Rainbows aren't just for world champions
Location
Northern Ireland
[QUOTE 5033323, member: 45"]I've got hearology custom fits. They were doing free scans a while ago at the balloon fiesta in Bristol. They scan electronically, and say that it's better than using impressions as the putty pushes your ear out of shape before it sets.

They fit really well and as I said they really help you hear your surroundings while cutting out damaging wind noise. You can pick the colour, and the filter frequency. Not cheap though.[/QUOTE]
Ill have a google later. Thanks :okay:
 

glasgowcyclist

Charming but somewhat feckless
Location
Scotland
[QUOTE 5033251, member: 45"]They generally would have the ability to respond better to impaired hearing.

And they have no choice. Which is the only relevant point to be taken from the comparison.[/QUOTE]


I guess all I'm going to get are vague generalisations which don't answer my query.
 

smutchin

Cat 6 Racer
Location
The Red Enclave
It's not debatable at all.
We have five senses
Sight
Hearing
Smell
Touch
Taste

That's a rather narrow definition. And wrong. Or at least extremely oversimplified.

All our information about the world is derived from a complex combination of different sensory inputs. Taste, for example, isn't just sensed by the tongue, it's heavily influenced by what we can smell and see as well.

For a cyclist, hearing is part of the complex combination of sensory inputs that give us information about our surroundings, but the problem with hearing is that it is unreliable and often misleading, especially in urban environments. We are not bats. We cannot acquire accurate information about our surroundings from hearing alone.

The sense of proprioception is even more important to cyclists than the sense of sight, and hearing is well down the list - in fact, we can manage to ride a bike perfectly well without it. We can't ride a bike without proprioception.

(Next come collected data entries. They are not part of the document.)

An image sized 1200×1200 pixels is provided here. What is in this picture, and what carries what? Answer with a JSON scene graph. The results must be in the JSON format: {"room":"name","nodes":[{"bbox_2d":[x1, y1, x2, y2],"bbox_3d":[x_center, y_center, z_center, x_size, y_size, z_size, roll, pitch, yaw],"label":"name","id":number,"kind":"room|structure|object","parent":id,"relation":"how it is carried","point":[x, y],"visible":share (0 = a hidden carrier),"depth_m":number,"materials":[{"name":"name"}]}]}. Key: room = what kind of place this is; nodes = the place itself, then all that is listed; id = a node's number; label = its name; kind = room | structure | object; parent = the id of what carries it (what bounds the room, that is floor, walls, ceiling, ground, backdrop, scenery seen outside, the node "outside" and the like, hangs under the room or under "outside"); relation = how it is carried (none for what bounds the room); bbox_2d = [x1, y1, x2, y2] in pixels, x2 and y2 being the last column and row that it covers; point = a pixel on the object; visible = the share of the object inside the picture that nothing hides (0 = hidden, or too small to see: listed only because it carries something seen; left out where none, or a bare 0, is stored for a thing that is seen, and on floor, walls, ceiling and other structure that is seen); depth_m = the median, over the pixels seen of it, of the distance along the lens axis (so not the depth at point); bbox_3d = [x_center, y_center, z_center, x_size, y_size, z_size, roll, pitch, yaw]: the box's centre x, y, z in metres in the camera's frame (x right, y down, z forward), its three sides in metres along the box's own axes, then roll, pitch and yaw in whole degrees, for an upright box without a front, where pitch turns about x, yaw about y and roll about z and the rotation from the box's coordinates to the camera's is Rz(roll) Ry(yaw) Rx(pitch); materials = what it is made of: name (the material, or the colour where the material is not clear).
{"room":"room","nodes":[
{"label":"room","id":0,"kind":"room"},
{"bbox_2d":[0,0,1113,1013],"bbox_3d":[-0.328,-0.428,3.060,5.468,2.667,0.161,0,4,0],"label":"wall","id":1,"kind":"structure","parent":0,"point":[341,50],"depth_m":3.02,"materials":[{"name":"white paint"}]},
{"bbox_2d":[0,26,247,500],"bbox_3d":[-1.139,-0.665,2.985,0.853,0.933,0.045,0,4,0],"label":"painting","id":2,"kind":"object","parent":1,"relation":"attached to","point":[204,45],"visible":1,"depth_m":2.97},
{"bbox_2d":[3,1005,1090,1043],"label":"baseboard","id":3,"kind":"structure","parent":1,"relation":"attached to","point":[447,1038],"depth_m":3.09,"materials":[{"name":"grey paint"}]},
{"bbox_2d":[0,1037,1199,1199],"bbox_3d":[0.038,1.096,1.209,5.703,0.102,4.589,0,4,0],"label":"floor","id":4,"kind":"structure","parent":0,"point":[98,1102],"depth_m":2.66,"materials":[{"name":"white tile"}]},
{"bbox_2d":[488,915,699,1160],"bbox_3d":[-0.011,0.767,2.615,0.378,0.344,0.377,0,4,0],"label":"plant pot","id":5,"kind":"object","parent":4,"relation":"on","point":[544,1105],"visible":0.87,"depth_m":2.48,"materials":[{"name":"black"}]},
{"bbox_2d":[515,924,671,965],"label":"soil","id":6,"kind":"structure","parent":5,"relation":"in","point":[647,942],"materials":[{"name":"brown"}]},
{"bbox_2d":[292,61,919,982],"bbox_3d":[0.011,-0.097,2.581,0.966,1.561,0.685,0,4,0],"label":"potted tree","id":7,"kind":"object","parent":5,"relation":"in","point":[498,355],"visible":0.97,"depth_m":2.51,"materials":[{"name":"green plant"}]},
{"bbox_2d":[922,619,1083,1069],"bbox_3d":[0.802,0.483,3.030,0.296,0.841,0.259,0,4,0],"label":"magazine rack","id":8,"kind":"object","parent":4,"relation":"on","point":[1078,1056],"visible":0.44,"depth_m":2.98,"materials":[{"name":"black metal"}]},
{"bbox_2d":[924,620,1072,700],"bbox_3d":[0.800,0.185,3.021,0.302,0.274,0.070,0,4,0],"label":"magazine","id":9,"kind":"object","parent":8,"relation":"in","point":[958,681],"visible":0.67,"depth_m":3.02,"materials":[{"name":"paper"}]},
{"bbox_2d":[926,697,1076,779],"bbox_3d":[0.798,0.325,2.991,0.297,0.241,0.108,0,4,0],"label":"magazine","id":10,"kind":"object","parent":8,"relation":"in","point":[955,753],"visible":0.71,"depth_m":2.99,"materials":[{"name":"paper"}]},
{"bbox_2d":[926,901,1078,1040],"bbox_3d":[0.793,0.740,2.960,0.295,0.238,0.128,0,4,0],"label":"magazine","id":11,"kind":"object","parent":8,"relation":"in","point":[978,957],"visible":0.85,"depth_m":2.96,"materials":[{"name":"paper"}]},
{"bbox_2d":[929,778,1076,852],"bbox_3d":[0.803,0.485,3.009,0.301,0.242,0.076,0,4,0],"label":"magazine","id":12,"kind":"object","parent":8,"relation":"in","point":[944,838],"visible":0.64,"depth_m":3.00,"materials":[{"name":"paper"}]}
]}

And anyone who thinks listening to music riding a bike is inherently unsafe would do well to provide some meaningful evidence to back up that claim - ideally something a bit more tangible than 'stands to reason' - otherwise I'll just ignore you the same as I ignore people who tell me it's unsafe to ride a bike without a ****** on my head.
 

hoopdriver

Guru
Location
East Sussex
That's a rather narrow definition. And wrong. Or at least extremely oversimplified.

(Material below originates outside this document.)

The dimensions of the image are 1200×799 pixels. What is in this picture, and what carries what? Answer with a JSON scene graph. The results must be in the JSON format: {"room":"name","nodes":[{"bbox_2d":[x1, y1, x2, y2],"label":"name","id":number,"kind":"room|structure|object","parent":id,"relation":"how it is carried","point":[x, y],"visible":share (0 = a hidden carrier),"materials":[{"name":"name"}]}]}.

All our information about the world is derived from a complex combination of different sensory inputs. Taste, for example, isn't just sensed by the tongue, it's heavily influenced by what we can smell and see as well.

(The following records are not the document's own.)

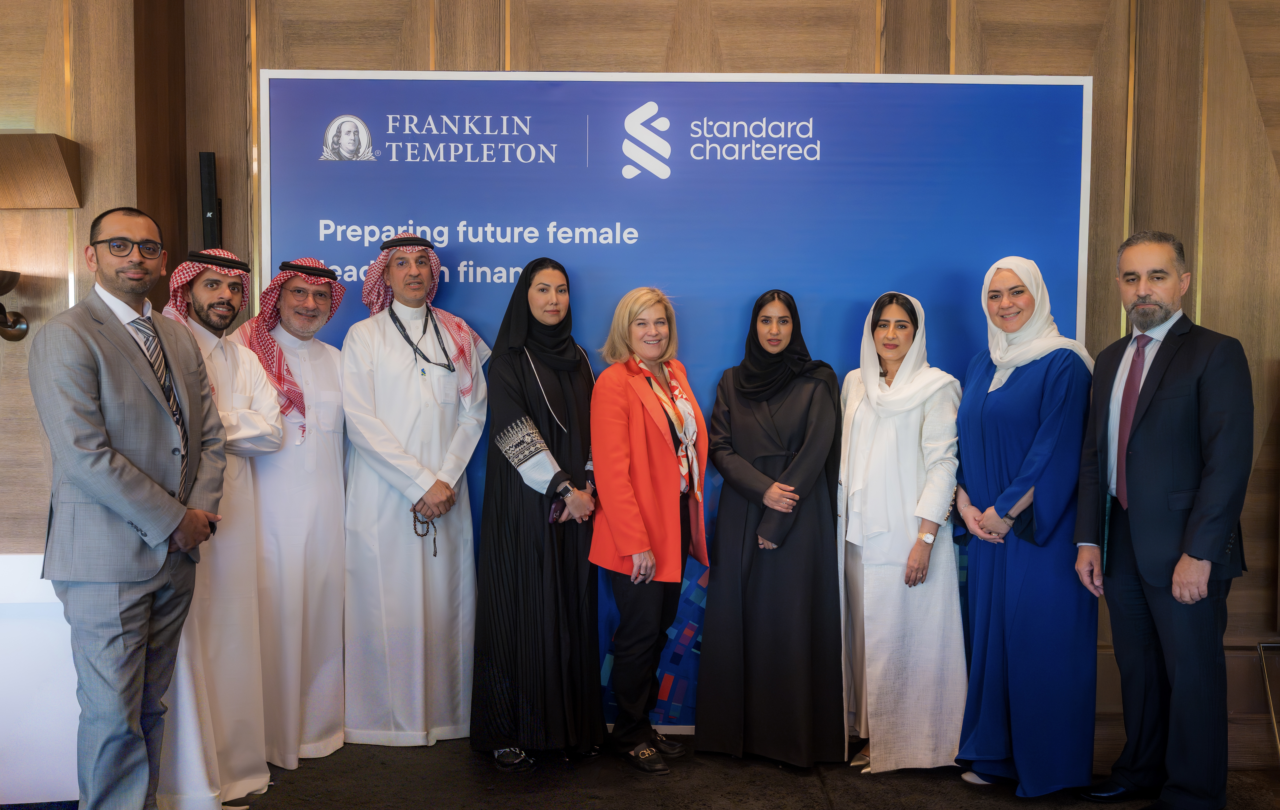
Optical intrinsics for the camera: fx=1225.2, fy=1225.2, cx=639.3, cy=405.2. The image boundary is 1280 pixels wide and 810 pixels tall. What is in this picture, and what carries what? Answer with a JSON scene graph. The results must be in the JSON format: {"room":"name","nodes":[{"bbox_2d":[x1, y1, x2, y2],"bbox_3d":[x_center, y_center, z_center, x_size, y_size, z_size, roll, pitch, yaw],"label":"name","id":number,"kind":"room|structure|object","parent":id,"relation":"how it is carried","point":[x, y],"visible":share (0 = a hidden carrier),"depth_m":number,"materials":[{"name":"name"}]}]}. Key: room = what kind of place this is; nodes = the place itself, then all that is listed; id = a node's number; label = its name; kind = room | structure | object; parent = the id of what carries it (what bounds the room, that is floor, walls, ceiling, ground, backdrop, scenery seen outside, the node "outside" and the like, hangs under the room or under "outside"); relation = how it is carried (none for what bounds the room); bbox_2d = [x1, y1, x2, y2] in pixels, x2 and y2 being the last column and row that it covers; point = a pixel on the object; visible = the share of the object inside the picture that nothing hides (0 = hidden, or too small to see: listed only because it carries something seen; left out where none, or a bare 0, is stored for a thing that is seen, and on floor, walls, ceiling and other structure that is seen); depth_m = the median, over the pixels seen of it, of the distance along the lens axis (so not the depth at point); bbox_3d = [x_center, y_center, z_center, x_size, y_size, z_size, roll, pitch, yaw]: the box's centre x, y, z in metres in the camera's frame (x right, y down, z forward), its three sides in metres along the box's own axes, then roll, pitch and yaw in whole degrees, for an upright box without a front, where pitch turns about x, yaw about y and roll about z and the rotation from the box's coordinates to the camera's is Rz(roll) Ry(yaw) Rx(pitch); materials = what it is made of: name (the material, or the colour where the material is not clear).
{"room":"event hall","nodes":[
{"label":"event hall","id":0,"kind":"room"},
{"bbox_2d":[1,0,1279,765],"bbox_3d":[0.582,-0.401,4.583,6.446,3.382,0.233,0,3,0],"label":"wall","id":1,"kind":"structure","parent":0,"point":[961,60],"depth_m":4.56,"materials":[{"name":"brown wood"}]},
{"bbox_2d":[0,269,30,341],"bbox_3d":[-2.153,-0.333,4.032,0.229,0.251,0.272,0,3,0],"label":"wall sconce","id":2,"kind":"object","parent":1,"relation":"attached to","point":[10,326],"visible":0.99,"depth_m":4.08,"materials":[{"name":"metal"}]},
{"bbox_2d":[0,131,83,207],"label":"wall lamp","id":3,"kind":"object","parent":1,"relation":"attached to","point":[54,158],"visible":0.99,"depth_m":4.08,"materials":[{"name":"brown wood"}]},
{"bbox_2d":[198,150,222,248],"bbox_3d":[-1.596,-0.724,4.547,0.070,0.419,0.100,0,3,0],"label":"wall speaker","id":4,"kind":"object","parent":1,"relation":"attached to","point":[203,163],"visible":0.8,"depth_m":4.51,"materials":[{"name":"black"}]},
{"bbox_2d":[3,734,1279,809],"bbox_3d":[-0.098,1.389,2.474,7.513,0.125,5.929,0,3,0],"label":"floor","id":5,"kind":"structure","parent":0,"point":[596,808],"depth_m":4.07,"materials":[{"name":"carpet"}]},
{"bbox_2d":[0,555,78,809],"bbox_3d":[-2.186,0.877,3.924,1.229,0.753,0.594,0,3,0],"label":"white panel","id":6,"kind":"object","parent":5,"relation":"on","point":[62,791],"visible":0.5,"depth_m":3.80,"materials":[{"name":"white"}]},
{"bbox_2d":[30,206,229,809],"bbox_3d":[-1.410,0.343,3.377,0.487,1.739,0.637,1,3,16],"label":"man","id":7,"kind":"object","parent":5,"relation":"on","point":[81,486],"visible":0.98,"depth_m":3.21},
{"bbox_2d":[153,247,283,809],"bbox_3d":[-1.424,0.381,3.910,0.540,1.729,0.568,-2,3,-38],"label":"man","id":8,"kind":"object","parent":5,"relation":"on","point":[230,299],"visible":0.56,"depth_m":3.82},
{"bbox_2d":[230,253,349,774],"bbox_3d":[-1.270,0.354,4.348,0.523,1.742,0.569,-1,3,-29],"label":"man","id":9,"kind":"object","parent":5,"relation":"on","point":[342,528],"visible":0.81,"depth_m":4.22},
{"bbox_2d":[341,228,487,746],"bbox_3d":[-0.841,0.298,4.528,0.538,1.820,0.570,-1,3,-27],"label":"man","id":10,"kind":"object","parent":5,"relation":"on","point":[462,466],"visible":0.98,"depth_m":4.36},
{"bbox_2d":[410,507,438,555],"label":"prayer beads","id":11,"kind":"object","parent":10,"relation":"in","point":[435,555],"visible":0.86,"depth_m":4.48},
{"bbox_2d":[472,259,604,773],"bbox_3d":[-0.356,0.384,4.403,0.492,1.661,0.632,0,3,0],"label":"woman","id":12,"kind":"object","parent":5,"relation":"on","point":[566,392],"visible":0.94,"depth_m":4.24},
{"bbox_2d":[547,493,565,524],"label":"mobile phone","id":13,"kind":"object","parent":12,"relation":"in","point":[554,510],"visible":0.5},
{"bbox_2d":[588,287,707,774],"bbox_3d":[0.032,0.433,4.373,0.429,1.587,0.643,0,3,0],"label":"woman","id":14,"kind":"object","parent":5,"relation":"on","point":[676,528],"visible":0.97,"depth_m":4.24},
{"bbox_2d":[255,76,1093,731],"bbox_3d":[0.106,-0.010,4.677,3.030,2.525,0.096,0,3,0],"label":"backdrop banner","id":15,"kind":"object","parent":5,"relation":"on","point":[283,84],"visible":0.48,"depth_m":4.61,"materials":[{"name":"blue"}]},
{"bbox_2d":[694,289,844,767],"bbox_3d":[0.473,0.431,4.413,0.529,1.563,0.637,0,3,0],"label":"woman","id":16,"kind":"object","parent":5,"relation":"on","point":[754,582],"visible":0.95,"depth_m":4.25},
{"bbox_2d":[836,289,965,774],"bbox_3d":[0.911,0.451,4.332,0.473,1.574,0.642,0,3,0],"label":"woman","id":17,"kind":"object","parent":5,"relation":"on","point":[883,444],"visible":0.95,"depth_m":4.18},
{"bbox_2d":[950,254,1097,793],"bbox_3d":[1.311,0.403,4.150,0.512,1.683,0.657,0,3,0],"label":"woman","id":18,"kind":"object","parent":5,"relation":"on","point":[1003,434],"visible":0.96,"depth_m":3.99},
{"bbox_2d":[1070,229,1252,809],"bbox_3d":[1.669,0.365,3.880,0.479,1.796,0.666,-1,3,-18],"label":"man","id":19,"kind":"object","parent":5,"relation":"on","point":[1191,530],"visible":0.98,"depth_m":3.72},
{"bbox_2d":[1257,640,1279,762],"bbox_3d":[2.412,1.059,4.053,0.545,0.484,0.539,0,3,0],"label":"chair","id":20,"kind":"object","parent":5,"relation":"on","point":[1273,720],"visible":0.98,"depth_m":4.27,"materials":[{"name":"metal"}]}
]}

For a cyclist, hearing is part of the complex combination of sensory inputs that give us information about our surroundings, but the problem with hearing is that it is unreliable and often misleading, especially in urban environments. We are not bats. We cannot acquire accurate information about our surroundings from hearing alone.

The sense of proprioception is even more important to cyclists than the sense of sight, and hearing is well down the list - in fact, we can manage to ride a bike perfectly well without it. We can't ride a bike without proprioception.

And anyone who thinks listening to music riding a bike is inherently unsafe would do well to provide some meaningful evidence to back up that claim - ideally something a bit more tangible than 'stands to reason' - otherwise I'll just ignore you the same as I ignore people who tell me it's unsafe to ride a bike without a ****** on my head.
Please...feel free to ignore me. Walk right on by. I’d appreciate it in fact.
 

J1888

Über Member
If you count by bone conduction ones as 'earphones' then yes - listen to murder podcasts on my way in and home from work - can hear everything around me, so all good.
 
The sense of proprioception is even more important to cyclists than the sense of sight, and hearing is well down the list - in fact, we can manage to ride a bike perfectly well without it. We can't ride a bike without proprioception.
I don't think that's true. At the very most they are equally important, unless you are suggesting you can ride a bike more than a couple of metres without sight. You can somewhat compensate for loss of proprioception using your sight, which would probably get you at least the same distance.

And for compensating - a blind cyclist would need to tandem and someone to captain it, one lacking proprioception would need a tricycle.